New York’s three best hitters are also among the five highest players on the team and one of them (Alex Rodriguez) hasn’t even played the entire season. Kick and scream all you want about the Yankees spending but at least their players are earning their pay (for now) and winning a much tougher division.
Worse than the high paid hitter’s failures, no team’s highest paid pitchers even come close to the Tigers’ futility. Just to see what a good team spends its money on, the Yankees’ two highest paid pitchers (4th and 5th on the overall payroll) are a combined 20-11, 3.68 ERA, 222 K and 106 BB.

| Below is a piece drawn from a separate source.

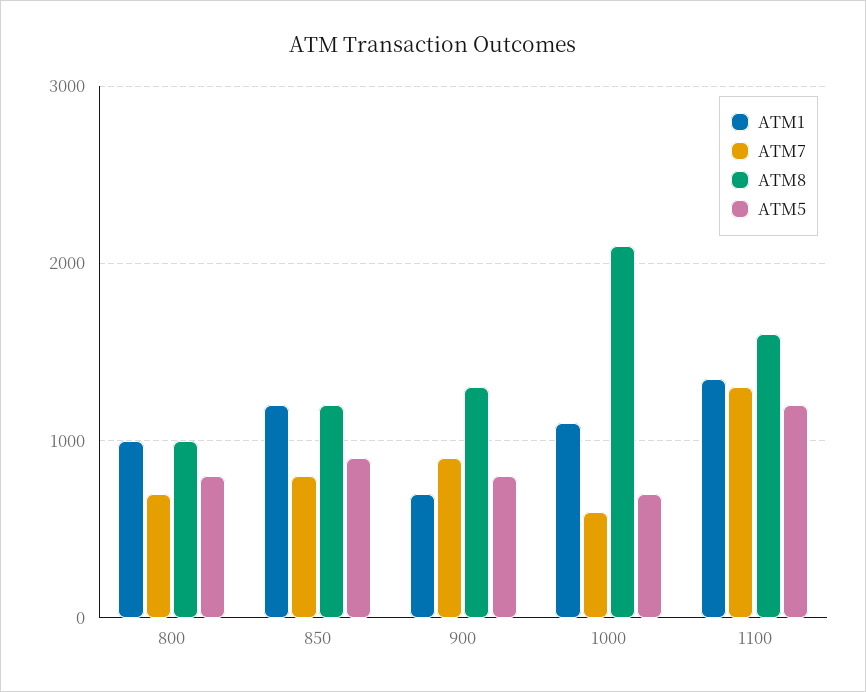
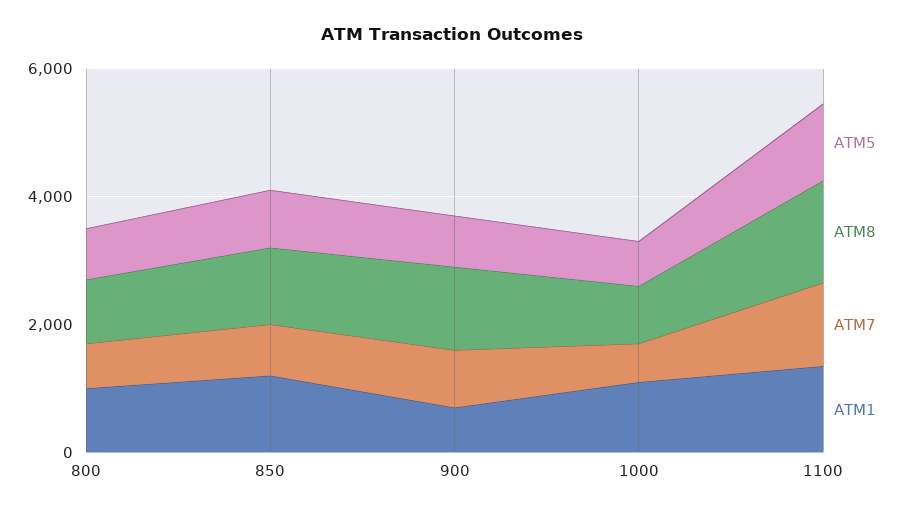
ATM8, 1000: 2100 -> 1000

Dave Dombrowski should be given credit for making Detroit baseball relevant again. The Tiger GM convinced owner Mike Illitch to open the purse strings and spend like a stay-at-home mom on QVC’s Web site. However to this point, the Tigers have only put together one remotely successful season under Dombrowski and the 2006 World Series run was more fluke than a great plan constructed by Dombrowski. I think 2007 and 2008 proved that.

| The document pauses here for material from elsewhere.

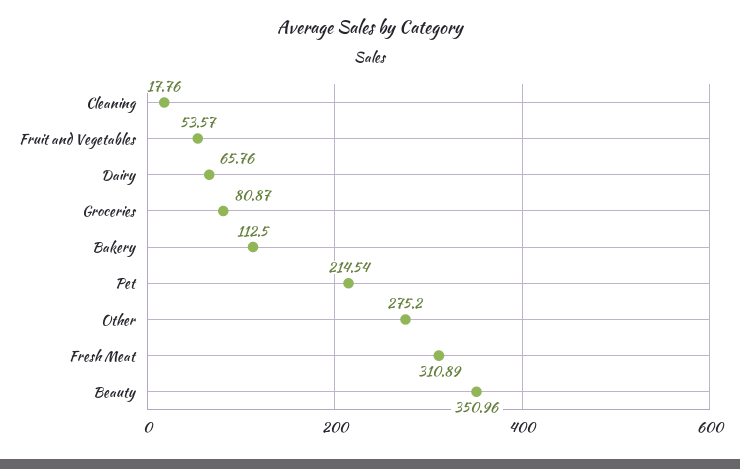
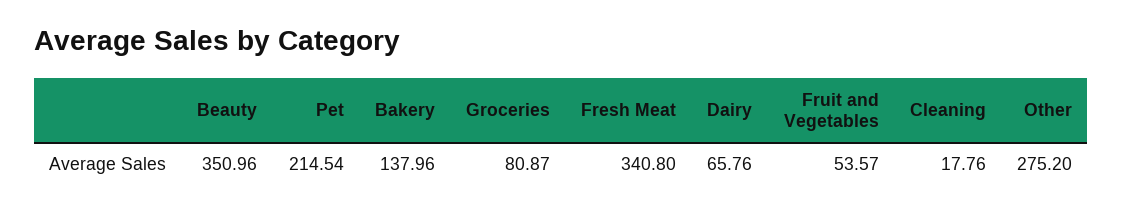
Bakery: 112.5 -> 137.96
Fresh Meat: 310.89 -> 340.8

The problem was and is Dombrowski’s fear of arbitration and his inability to play the market to his advantage.
The Bonderman and Willis contracts were a direct result of trying to avoid the apparently fearful situation of arbitration. Maybe I don’t have a great grasp on the concept, but no player has won more than $10 million in arbitration and that player was Ryan Howard who had already won an MVP Award prior to that mediation. Surely neither Bonderman nor Willis was going to come close to that figure and break the bank, even if they won their cases. But rather than bite the bullet for a year Dombrowski offered very stupid contract. He also did this with Nate Robertson (3 years/$21.25), who is being paid $7 million this year to not be on the active roster.
Bonderman may have convinced the front office to give him a longer contract after arbitration, but his numbers dipped significantly from 2006 to 2007. Robertson had a losing record in 2007 and should’ve just been released, but even if he wasn’t, Dombrowski would’ve had an easier time dropping him after 2008. Same goes for Willis.

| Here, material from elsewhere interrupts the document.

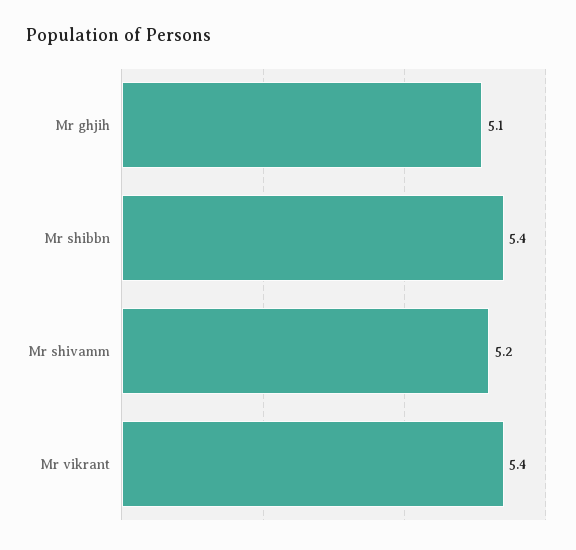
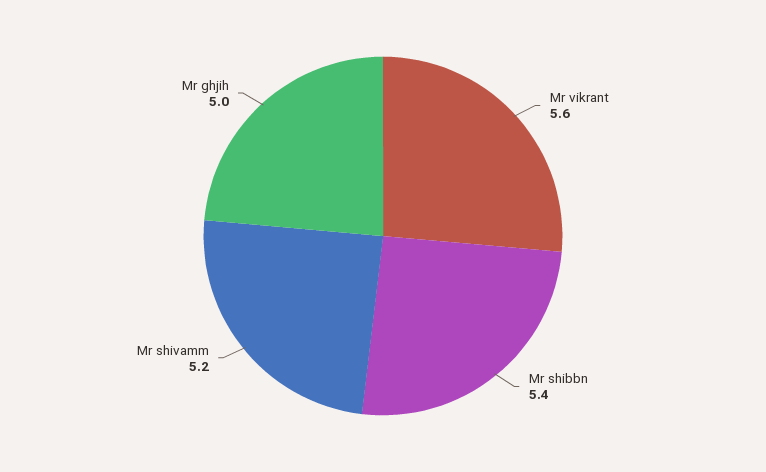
Mr ghjih: 5.1 -> 5
Mr vikrant: 5.4 -> 5.6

Had Dombrowski given himself the chance to see how unhelpful those three pitchers were, he might’ve saved himself roughly $40 million of the past two seasons, money that could’ve been spent on a more reliable third starter or to shore up the bullpen.
The Guillen and Ordonez contracts aren’t as much of a problem; Dombrowski just didn’t know how to use the market to his advantage. Last season the Tigers should’ve been sellers and both Guillen and Ordonez were shoppable. Hindsight is 20/20, but despite both players contributing very little this season, the Tigers are in first. It makes Dombrowski look foolish for holding on to these parts when he clearly could find parts to throw together and make a competitive team in a mediocre division.
Today, Dombrowski is staring at a team with major holes in the bullpen, at the back of the rotation and a team with little pop from the left side of the plate. Not to mention that the team’s second best “hitter,” Brandon Inge, is playing through a serious knee injury and both Placido Polanco and Curtis Granderson are underperforming.Bad contracts make most players on the team unmovable and there is little depth in the farm system, a problem that could’ve been solved by making some deals last season.
Detroit is defying all conventional wisdom by remaining in first place this far into the season with the team it has. But it has been in spite of Dave Dombrowski’s decision-making, not because of it.